Certainly would provide good free market employment for armies of actuaries. I have no idea how much of the risk evaluation in such a market would be purely wasteful from a social point of view (i.e., would it be as socially wasteful as insurance companies and providers playing reimbursement Slides and Ladders games, gaming networks marketing, and similar things).
But, I think an interesting idea. I think, unlike Cochrane, a side payment market would need to be designed and heavily regulated.
Richard Mayhew
@jl: Agreed with the last sentence, there would need to be some extremely careful market design features plus some way of getting every insurer involved otherwise we’re just racing straight to the bottom on data quality as well as avoiding risky people.
What he is proposing is effectively a spin-off of current risk adjustment modeling where healthier pools pay sicker pools (see this most prominently in Medicare and Medicaid, and it is an ongoing project for PPACA) but instead of retrospective lookbacks, it is prospective health. I think Cochran’s idea is that we need to align incentives to pay for net improvements in probable future health and that is one hell of a good idea.

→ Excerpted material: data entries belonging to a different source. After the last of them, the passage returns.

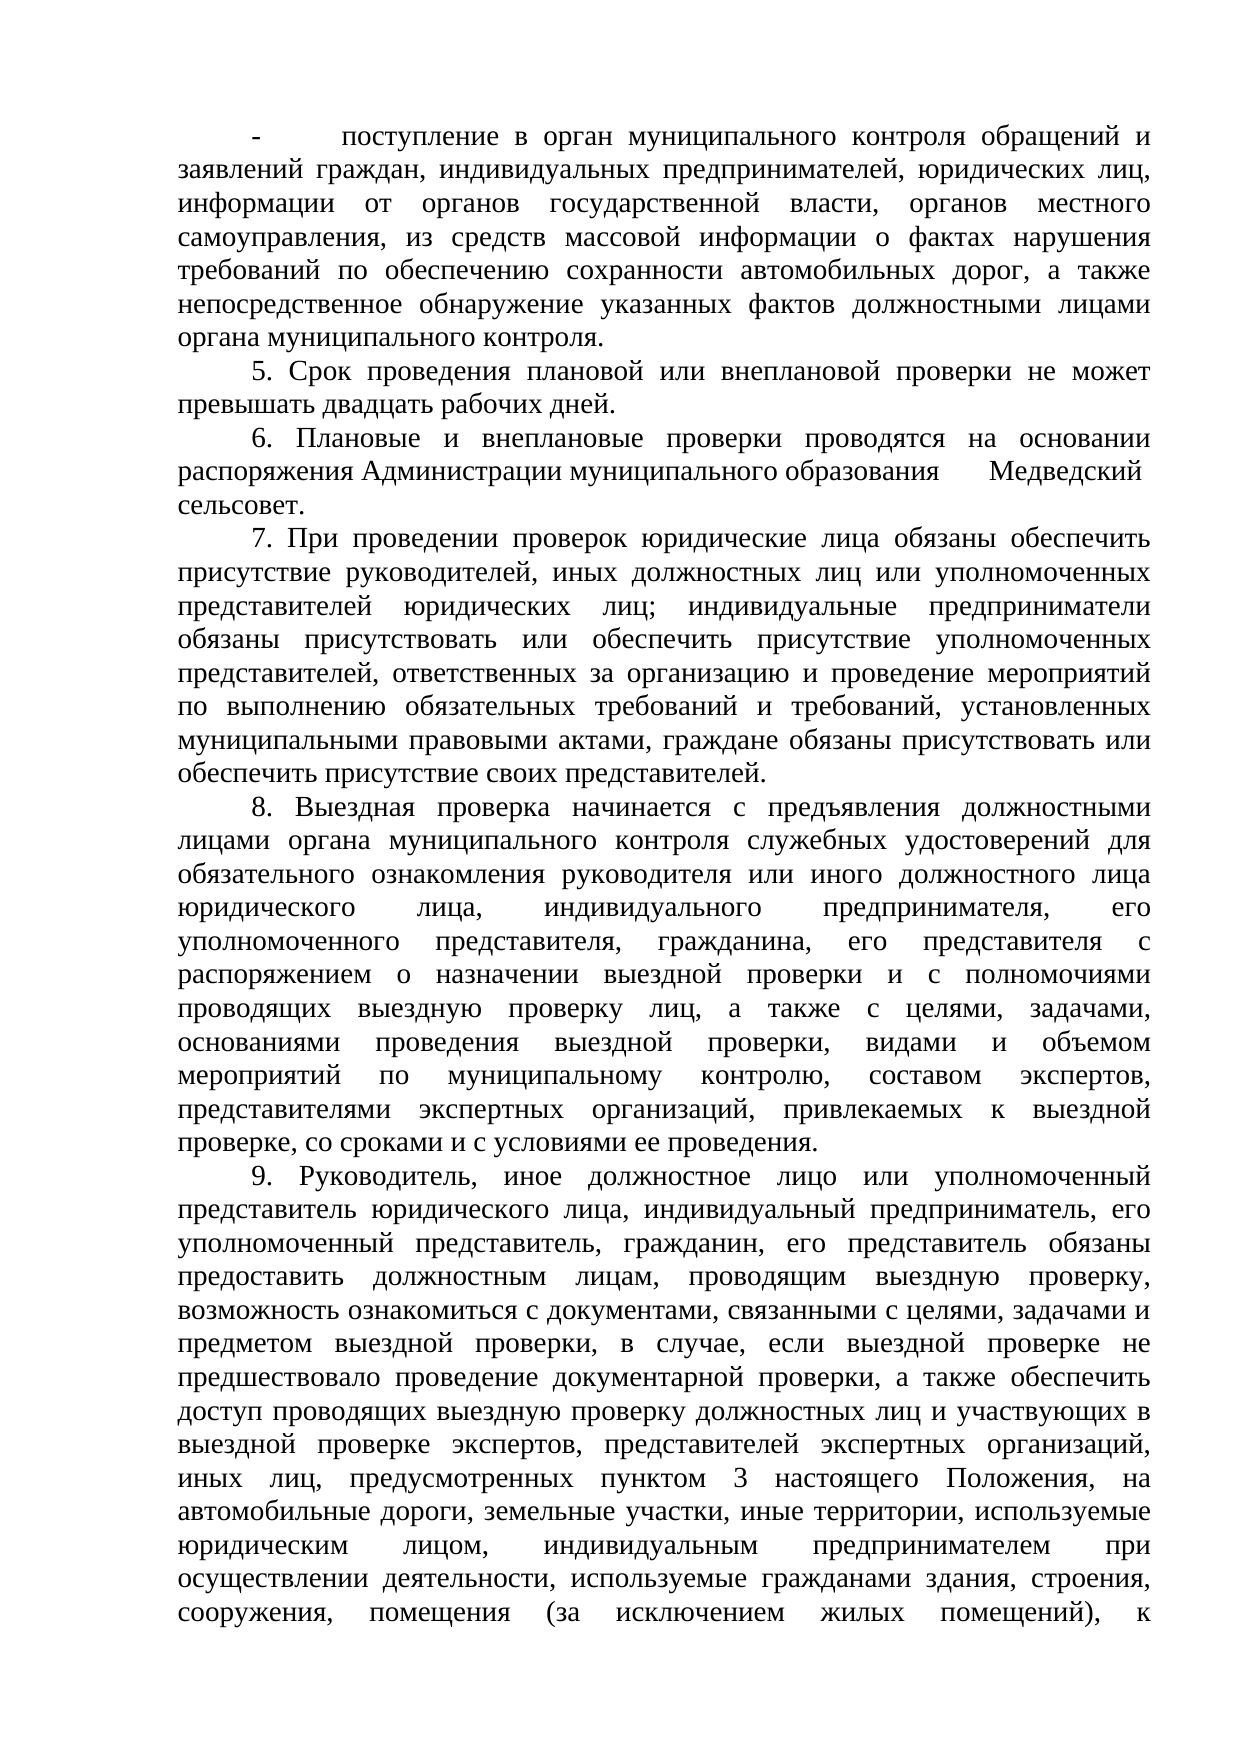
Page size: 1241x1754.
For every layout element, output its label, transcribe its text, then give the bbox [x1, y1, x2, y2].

text 6. Плановые и внеплановые проверки проводятся на основании распоряжения Администрации муниципального образования Медведский сельсовет. [177, 420, 1152, 521]
text 5. Срок проведения плановой или внеплановой проверки не может превышать двадцать рабочих дней. [177, 353, 1152, 420]
text 8. Выездная проверка начинается с предъявления должностными лицами органа муниципального контроля служебных удостоверений для обязательного ознакомления руководителя или иного должностного лица юридического лица, индивидуального предпринимателя, его уполномоченного представителя, гражданина, его представителя с распоряжением о назначении выездной проверки и с полномочиями проводящих выездную проверку лиц, а также с целями, задачами, основаниями проведения выездной проверки, видами и объемом мероприятий по муниципальному контролю, составом экспертов, представителями экспертных организаций, привлекаемых к выездной проверке, со сроками и с условиями ее проведения. [177, 789, 1152, 1158]
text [177, 1158, 1152, 1627]
text - поступление в орган муниципального контроля обращений и заявлений граждан, индивидуальных предпринимателей, юридических лиц, информации от органов государственной власти, органов местного самоуправления, из средств массовой информации о фактах нарушения требований по обеспечению сохранности автомобильных дорог, а также непосредственное обнаружение указанных фактов должностными лицами органа муниципального контроля. [177, 118, 1152, 353]
text 7. При проведении проверок юридические лица обязаны обеспечить присутствие руководителей, иных должностных лиц или уполномоченных представителей юридических лиц; индивидуальные предприниматели обязаны присутствовать или обеспечить присутствие уполномоченных представителей, ответственных за организацию и проведение мероприятий по выполнению обязательных требований и требований, установленных муниципальными правовыми актами, граждане обязаны присутствовать или обеспечить присутствие своих представителей. [177, 521, 1152, 789]
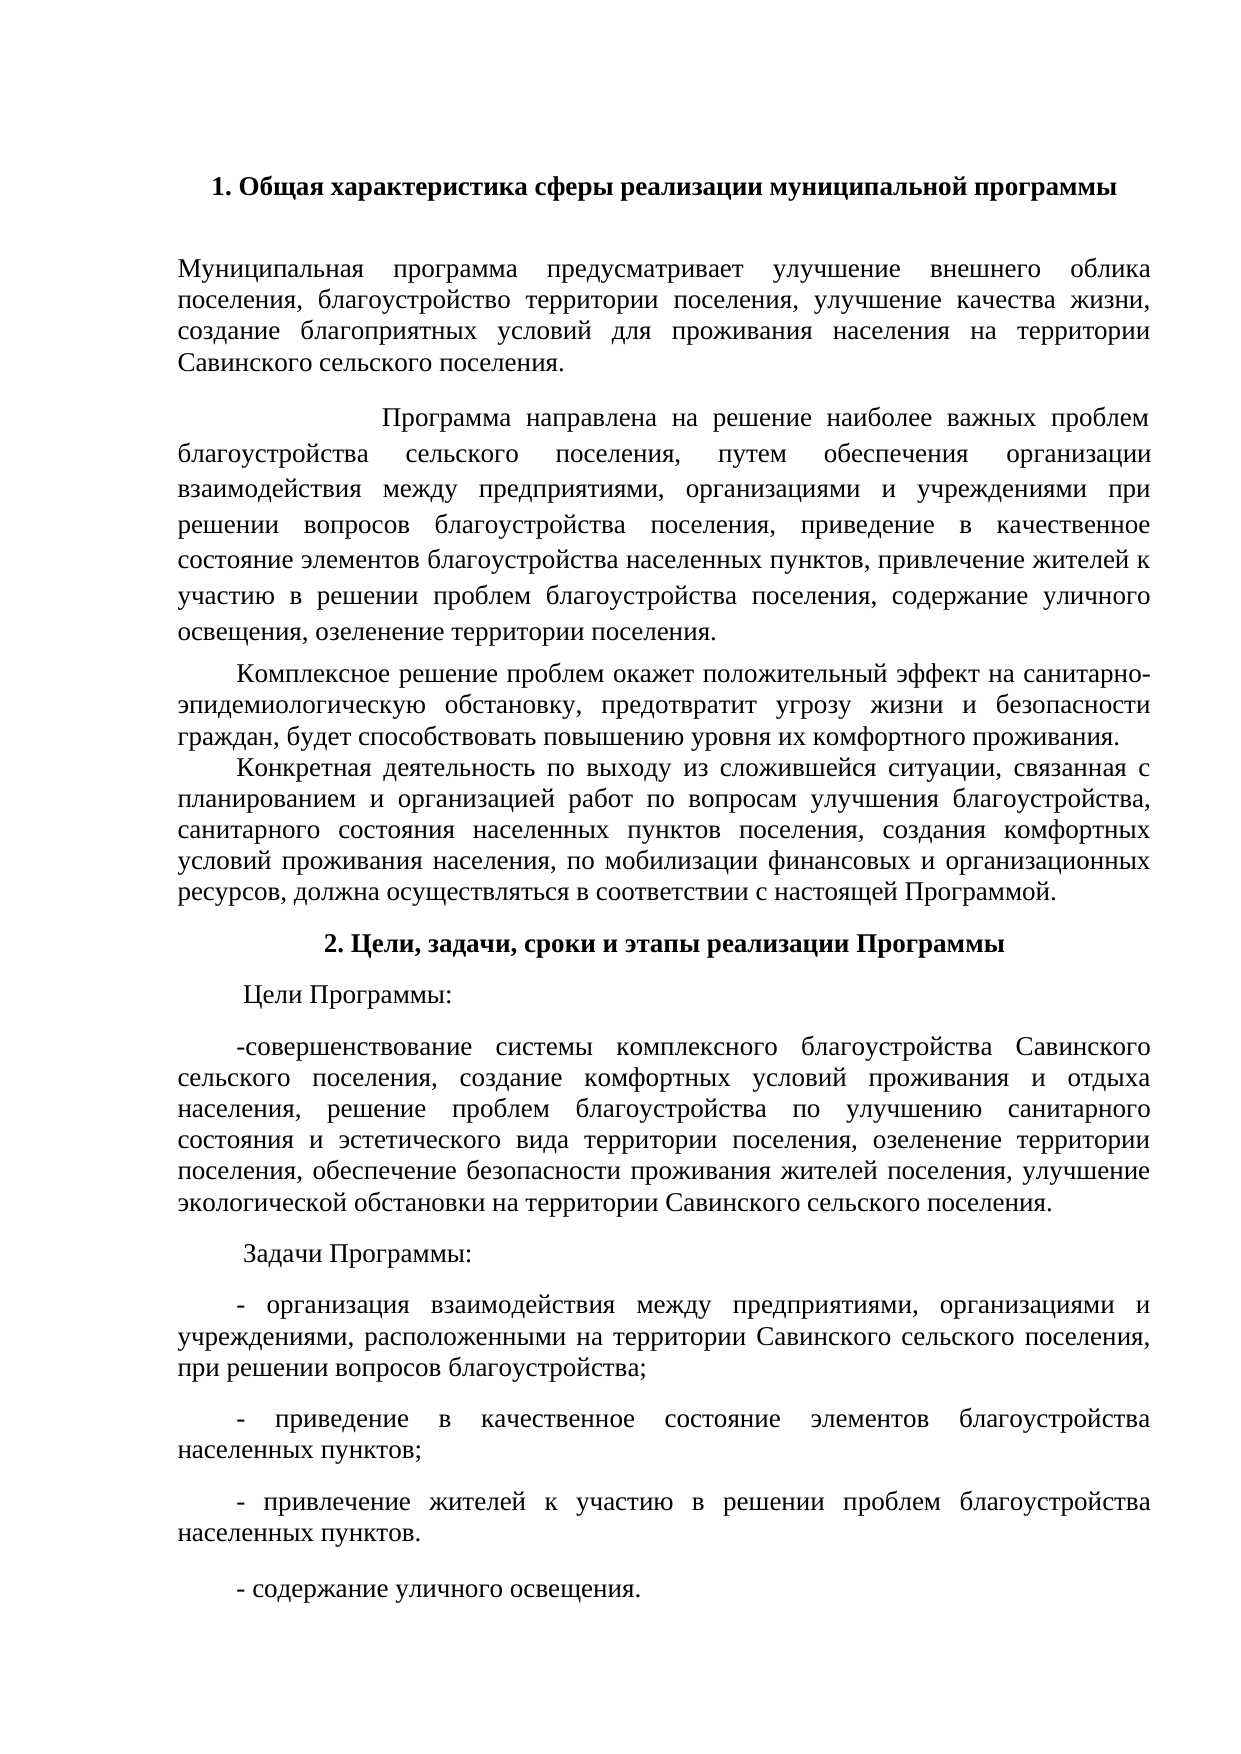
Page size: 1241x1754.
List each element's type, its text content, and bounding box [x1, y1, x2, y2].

text -совершенствование системы комплексного благоустройства Савинского сельского поселения, создание комфортных условий проживания и отдыха населения, решение проблем благоустройства по улучшению санитарного состояния и эстетического вида территории поселения, озеленение территории поселения, обеспечение безопасности проживания жителей поселения, улучшение экологической обстановки на территории Савинского сельского поселения. [177, 1030, 1152, 1217]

Speaking as a plumber though, the best risk adjustment models are barely adequate for retrospective risk adjustment, usable for quick and dirty purposes on concurrent risk modeling and suck hind tit on prospective health status. There are too many confounding factors to get a clean model that everyone agrees accurately represents a future health risk score to a degree where companies are willing to send $5,000 side payments to their competitors.
Mnemosyne
@NJDave:
IMO, SA treatment cannot be separated from overall mental health care, and people who undergo SA treatment need to be carefully screened to see if they have an underlying mental health problem that needs to be addressed in addition to the SA problem. I suspect that at least part of the high failure rate is that people have underlying problems that don’t get addressed, and it’s easier for them to fall back into SA than to try and pursue further mental health treatment.
Some of the toughest SA cases to treat are people who turn out to also have a serious mental illness, like schizophrenia, bipolar, or depression, that they’ve been self-medicating for, because now it’s doubly hard to get someone to stick with their mental health regimen.
jl
@Richard Mayhew: Thanks for your thoughts. I have same concerns about how much precision can be expected from prospective risk adjustment models. The market Cochrane envisions may not exist because at individual level, information on future expected costs too imprecise, so risk adjusted return from the proposed trades not large enough for market based on individual transactions to exist.
I think you make good point about how something similar is done with risk adjustment and side payments for large pools.
mclaren
As soon as someone starting talking about “positive externalities,” you know he’s an asshole.
The Germans produced huge positive externalities by murdering and cremating 6 millions Jews in WW II. Think of all the jobs the Germans created building crematoria, staffing the death camps, running the railroad cars full of people…employment up the wazoo.